Dataset records Block Start
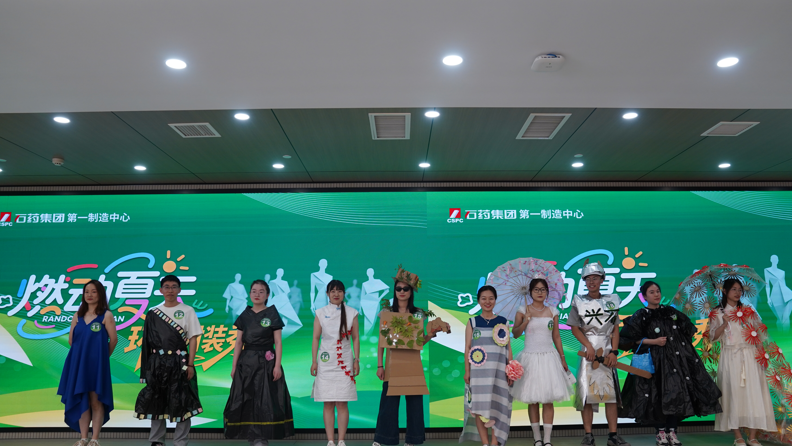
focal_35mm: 27
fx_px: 567
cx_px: 407
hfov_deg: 69.8
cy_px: 239
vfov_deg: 42.9
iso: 800
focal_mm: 25
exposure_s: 1/160
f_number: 4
Dataset records Block End
An exact copy of the data above is required, printed without its pictures.

*Answer box*
focal_35mm: 27
fx_px: 567
cx_px: 407
hfov_deg: 69.8
cy_px: 239
vfov_deg: 42.9
iso: 800
focal_mm: 25
exposure_s: 1/160
f_number: 4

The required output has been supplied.